Bij brief van 3 november 2017 heeft de Inspecteur gereageerd en aangegeven welke posten alsnog worden geaccepteerd. Met betrekking tot de dieetverklaring heeft de Inspecteur opgemerkt dat die verklaring slechts een advies inhoudt en geen dieetbevestiging is.

2.10.

Vervolgens heeft de Inspecteur de navorderingsaanslag IB/PVV 2014 opgelegd. De aftrek specifieke zorgkosten is door de Inspecteur, na aftrek van het drempelbedrag, vastgesteld op € 226.

2.11.

Hiertegen heeft belanghebbende bezwaar gemaakt.

2.12.

Bij brief van 27 november 2018 heeft de Inspecteur zijn voornemen het bezwaar af te wijzen bekendgemaakt en belanghebbende in de gelegenheid gesteld te worden gehoord. In die brief stelt de Inspecteur onder meer dat de verklaring van de huisarts een advies is en geen voorschrift en daarnaast niet duidelijk maakt vanaf welke datum dit is ingegaan.

2.13.

Op 4 februari 2019 heeft het hoorgesprek plaatsgevonden.

2.14.

Bij uitspraak op bezwaar heeft de Inspecteur de navorderingsaanslag IB/PVV 2014 gehandhaafd.

2.15.

Belanghebbende is tegen die uitspraak in beroep gekomen bij de Rechtbank. De Rechtbank heeft het beroep ongegrond verklaard. Daarbij heeft de Rechtbank een immateriëleschadevergoeding wegens overschrijding van de redelijke termijn van € 500, een (proces)kostenvergoeding voor het bezwaar en beroep met wegingsfactor 1 en vergoeding van het door belanghebbende betaalde griffierecht aan belanghebbende toegekend.

2.16.

Belanghebbende heeft bij de Rechtbank op 28 november 2019 een “Dieetbevestiging 2018” en een “Dieetbevestiging 2012” overgelegd, beide ingevuld door huisarts [naam4] op 15 november 2019. De huisarts heeft daarbij aangegeven dat belanghebbende zich moet houden aan dieet nummer 23 (hypercholesterolemie, verzadigd vetbeperkt in combinatie met fyto/plantensterolenverrijkt) en dat het dieet ingaat op 1 januari 2012. Een einddatum heeft de huisarts voor dit dieet niet ingevuld.

3 Geschil

In geschil is of de navorderingsaanslag IB/PVV 2014 terecht en tot het juiste bedrag is opgelegd.
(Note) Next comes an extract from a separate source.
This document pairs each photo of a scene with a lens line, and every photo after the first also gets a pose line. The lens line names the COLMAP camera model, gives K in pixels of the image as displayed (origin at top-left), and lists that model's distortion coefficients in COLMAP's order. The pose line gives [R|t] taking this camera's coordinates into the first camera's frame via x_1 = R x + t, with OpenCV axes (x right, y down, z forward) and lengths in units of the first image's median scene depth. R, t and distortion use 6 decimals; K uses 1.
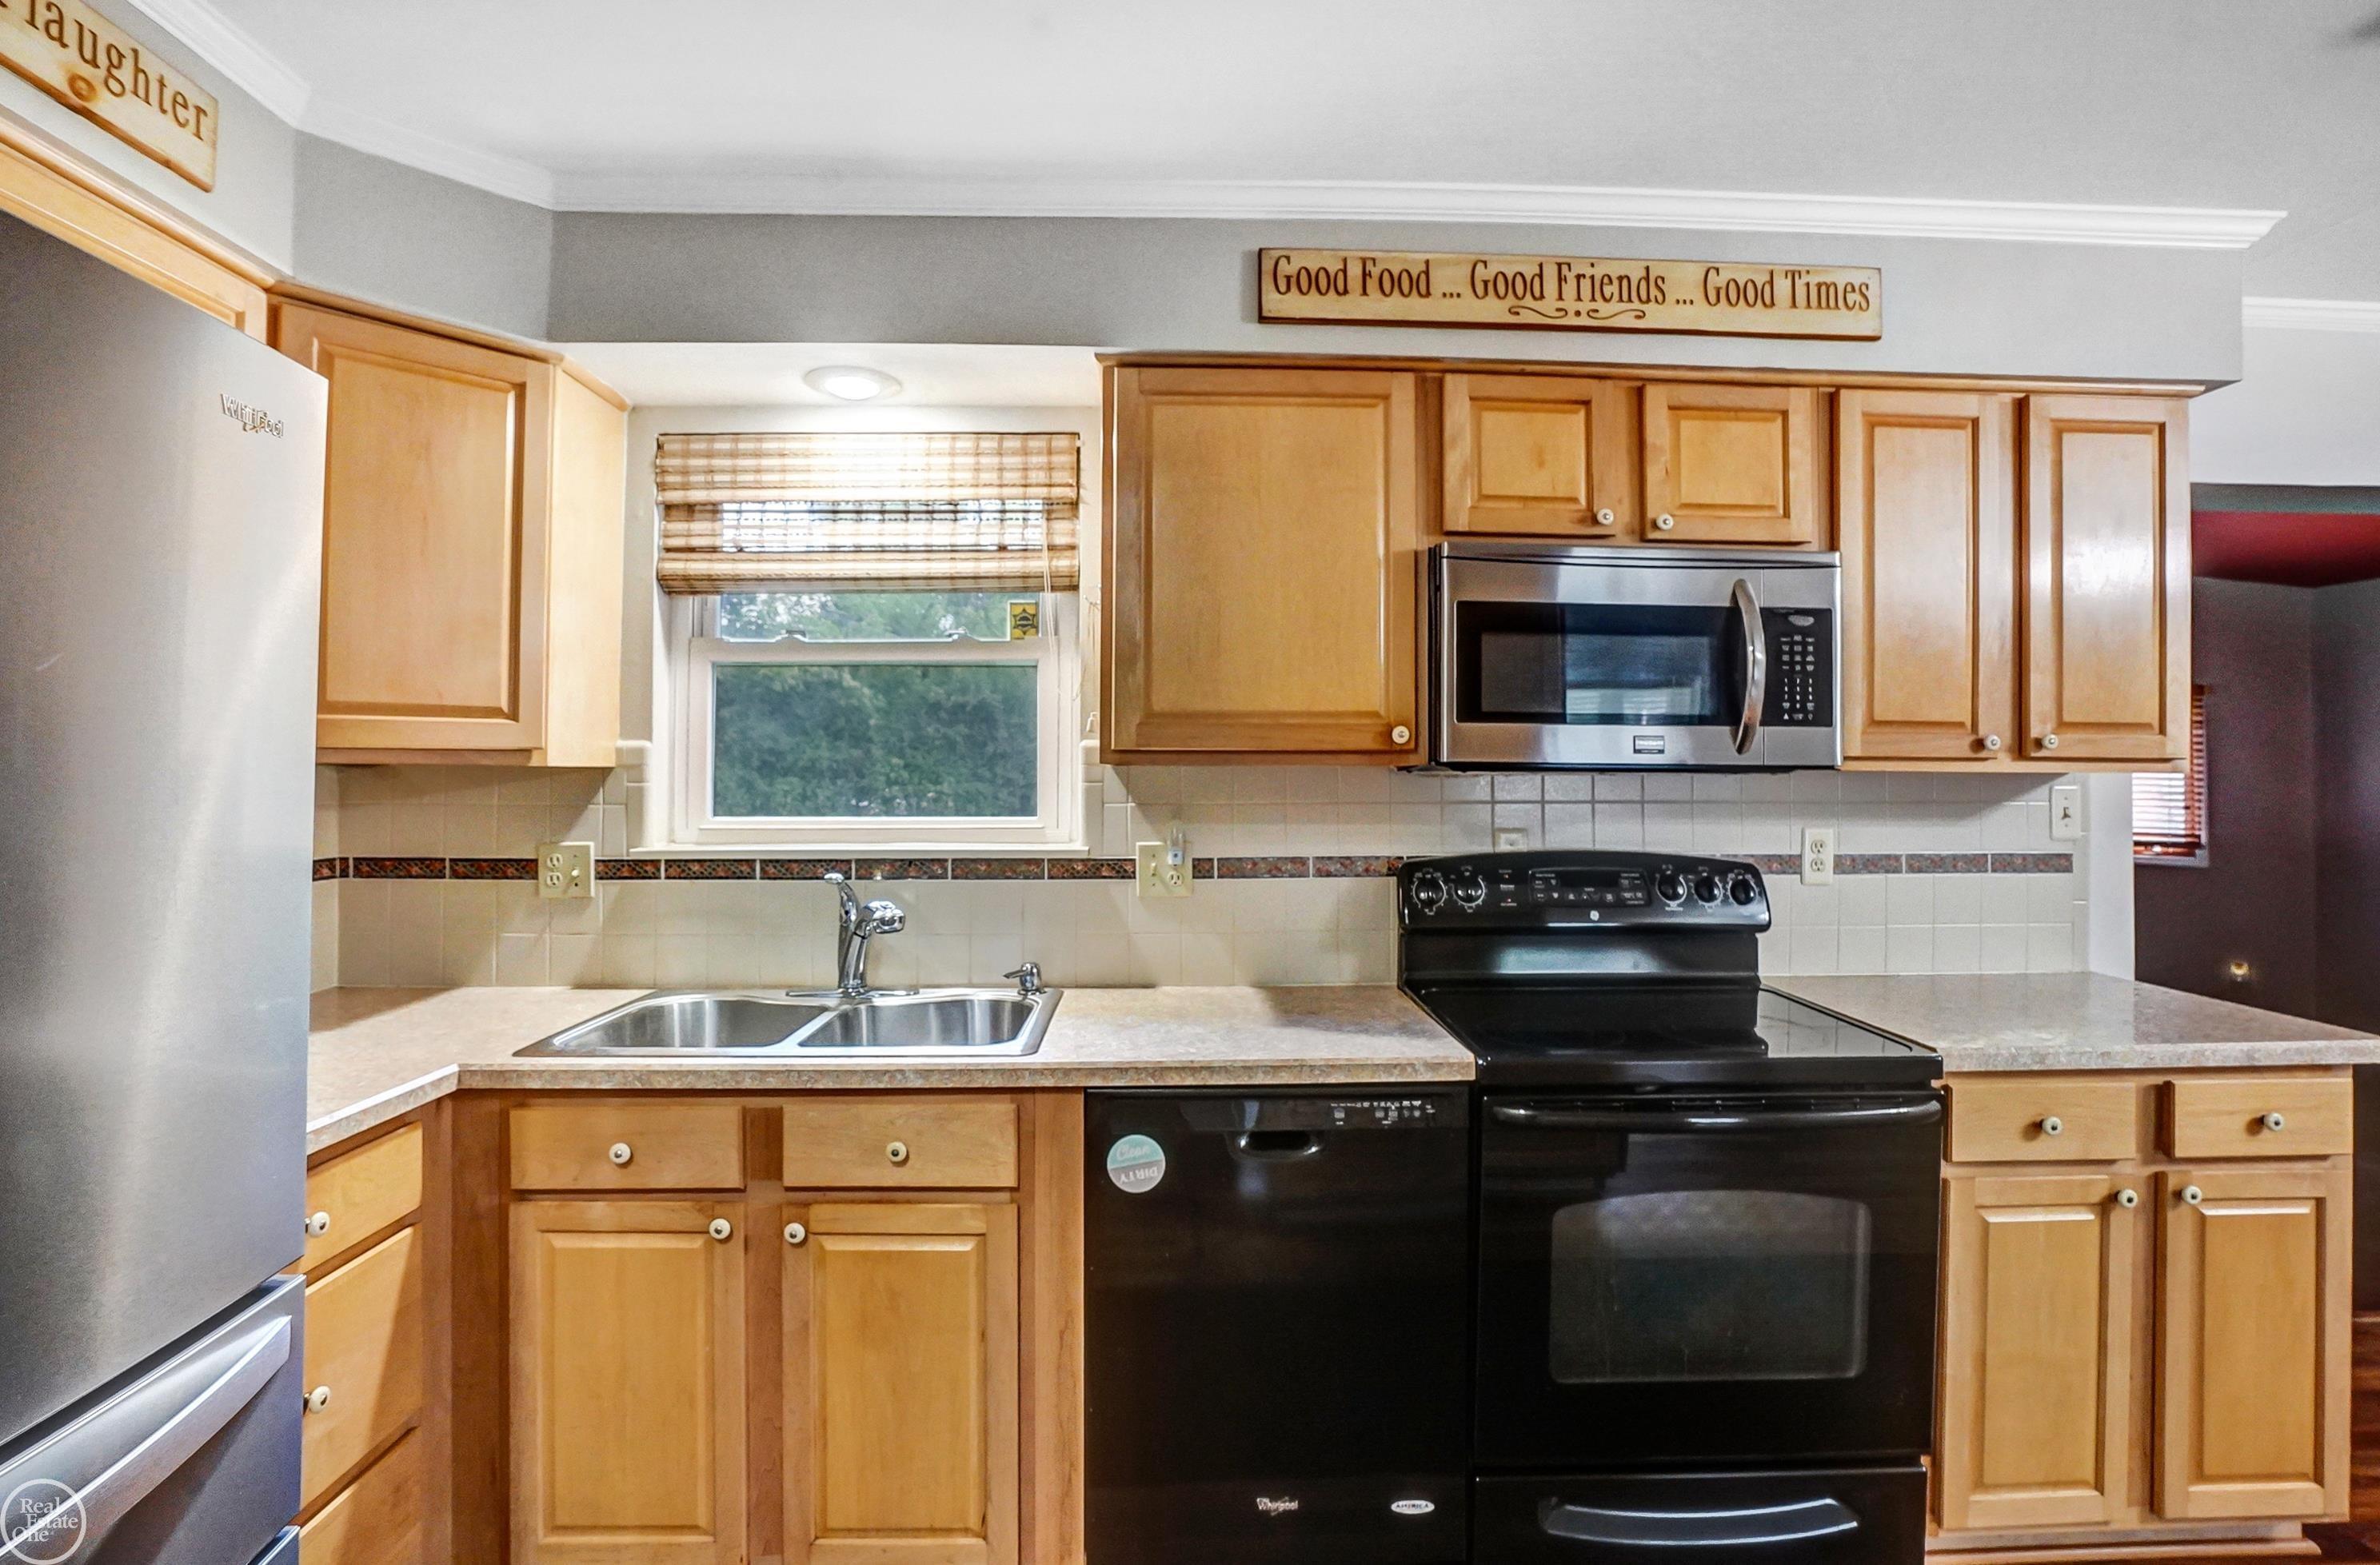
lens RADIAL K [[1171.5, 0, 1194.4], [0, 1171.5, 763.6], [0, 0, 1]] dist [-0.051949, 0.021231]
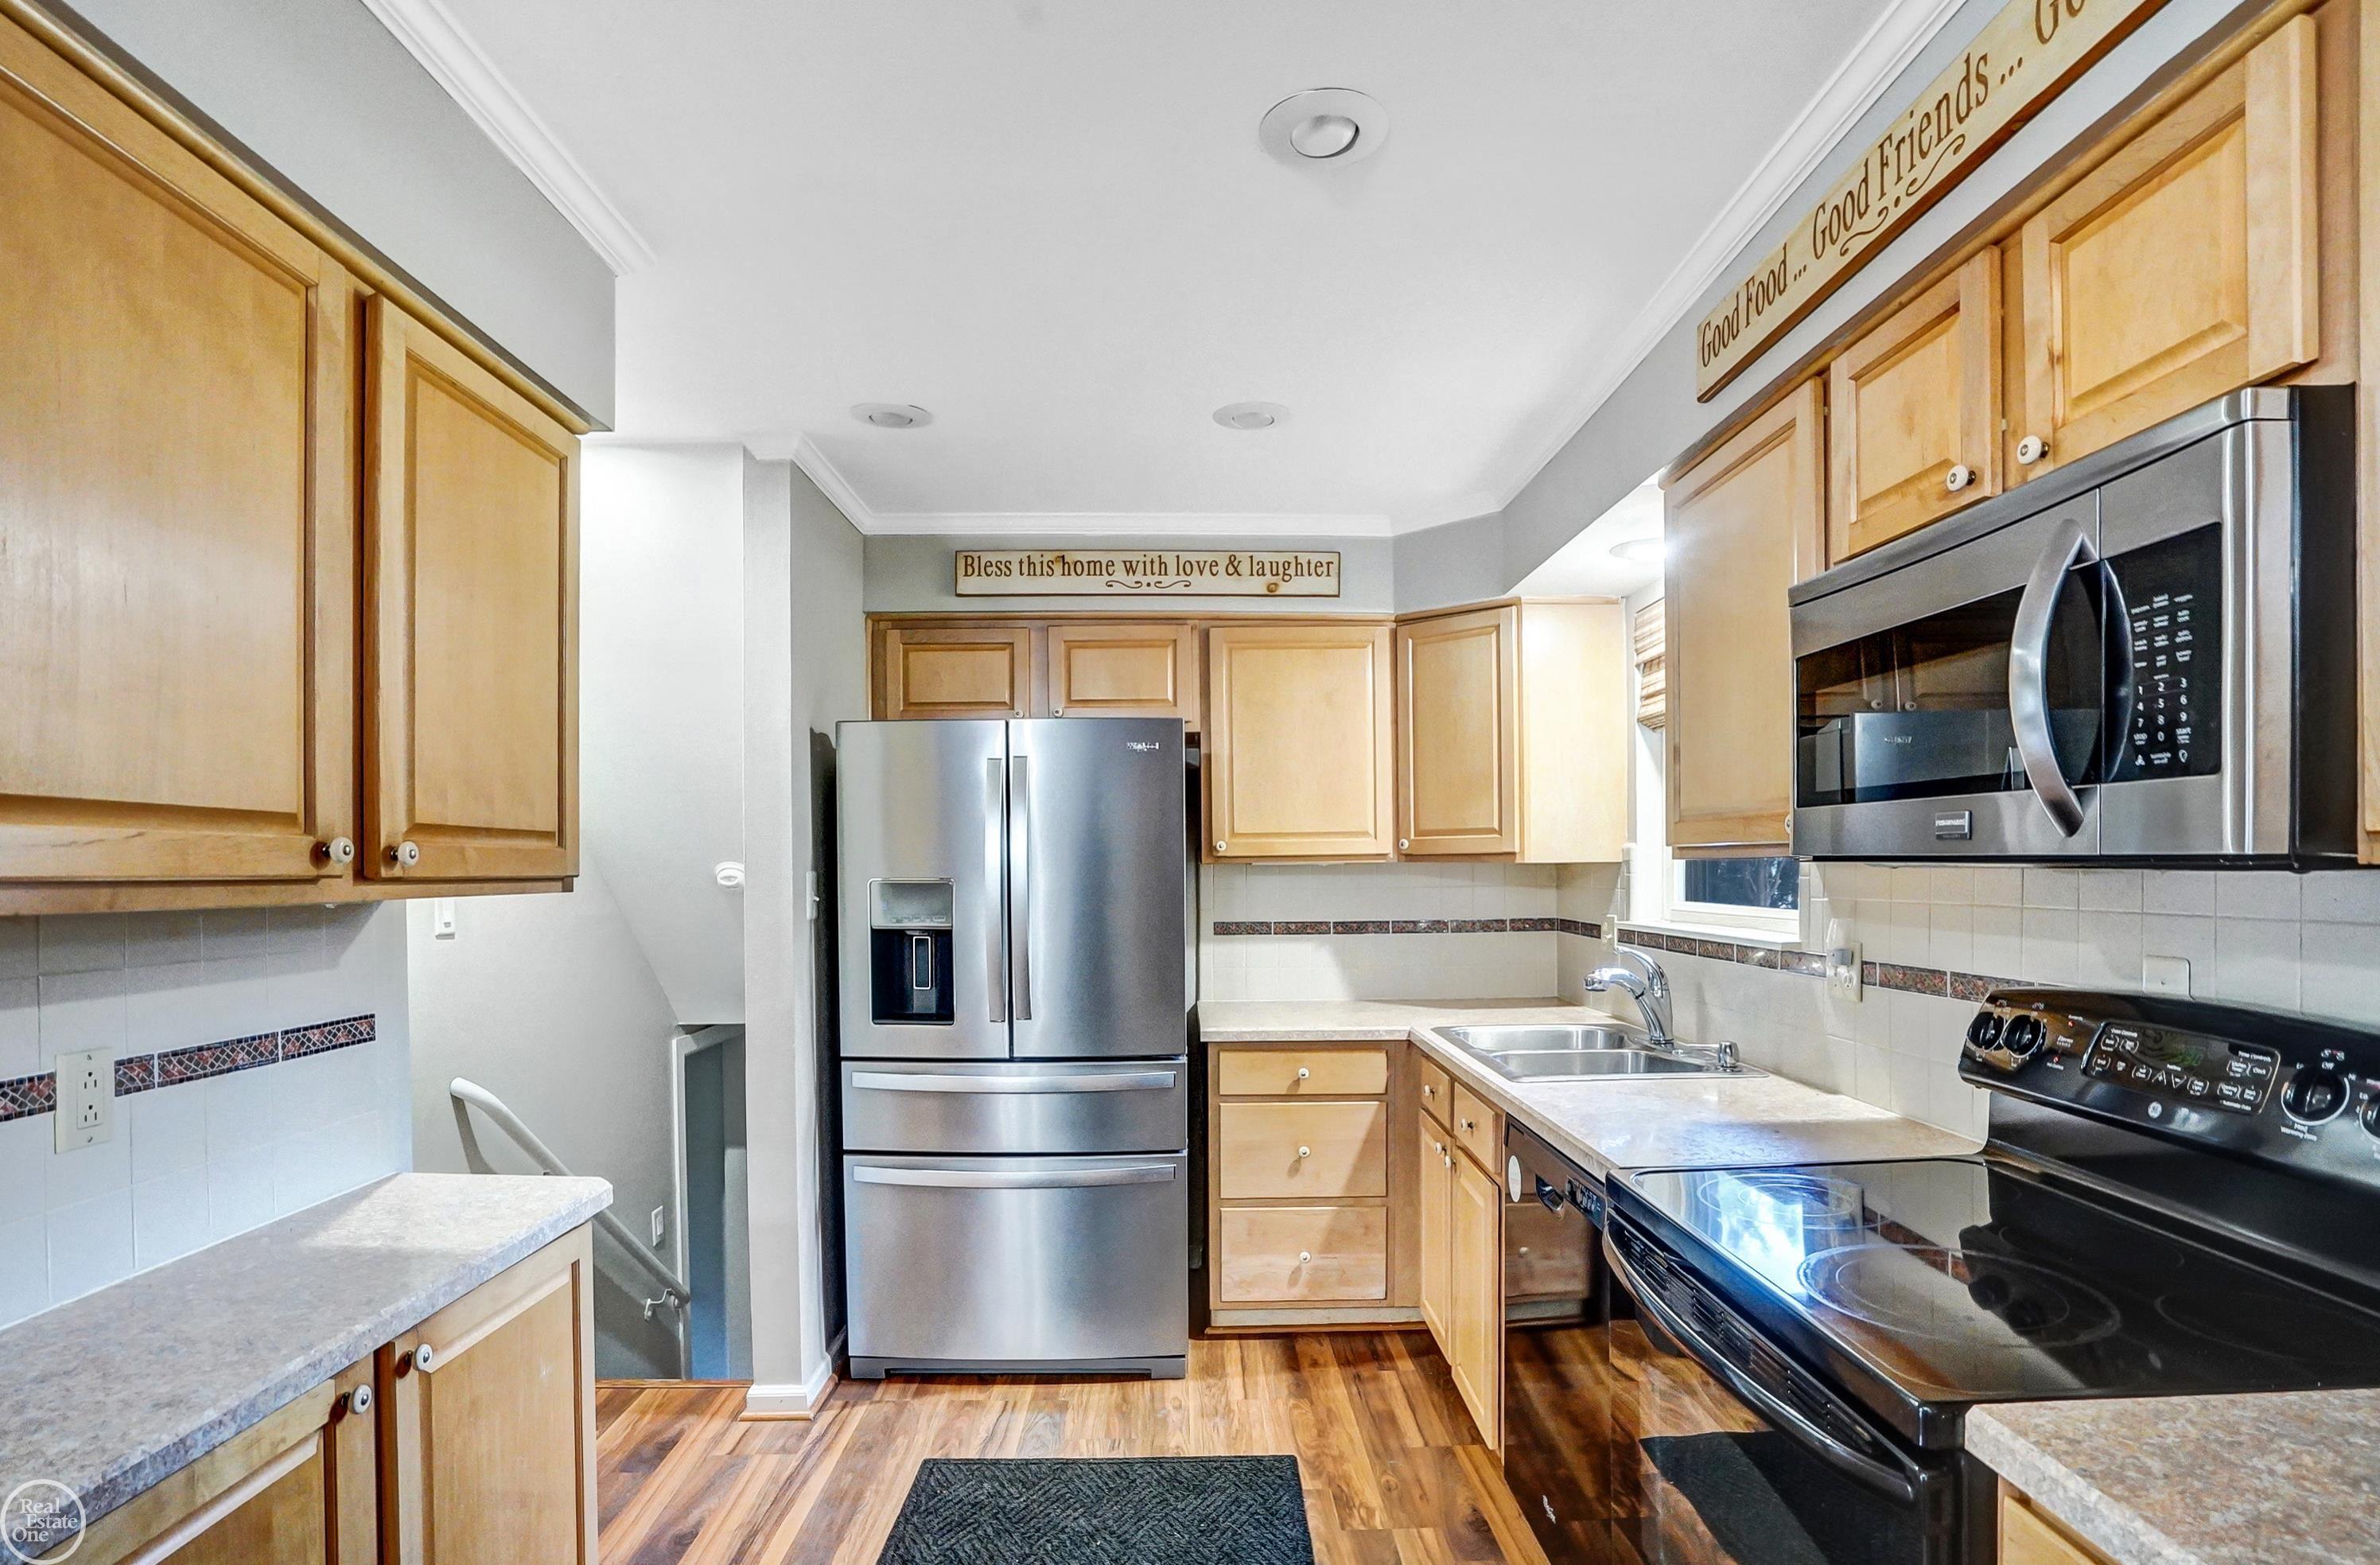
lens RADIAL K [[1164.5, 0, 1201.4], [0, 1164.5, 902.2], [0, 0, 1]] dist [-0.052089, 0.021757]
pose [[-0.017233, 0.031281, -0.999362, 1.022858], [0.018135, 0.999356, 0.030968, -0.000803], [0.999687, -0.017590, -0.017789, 0.589328]]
Meer specifiek is in geschil of in beroep en in hoger beroep alle op de zaak betrekking hebbende stukken als bedoeld in artikel 8:42 van de Algemene wet bestuursrecht (hierna: Awb) zijn overgelegd, of vernietiging van de aanslag moet volgen in verband met project 1043, of terecht geen dieetkosten in aanmerking zijn genomen en of belanghebbende recht heeft op een proceskostenvergoeding met een wegingsfactor van meer dan 1.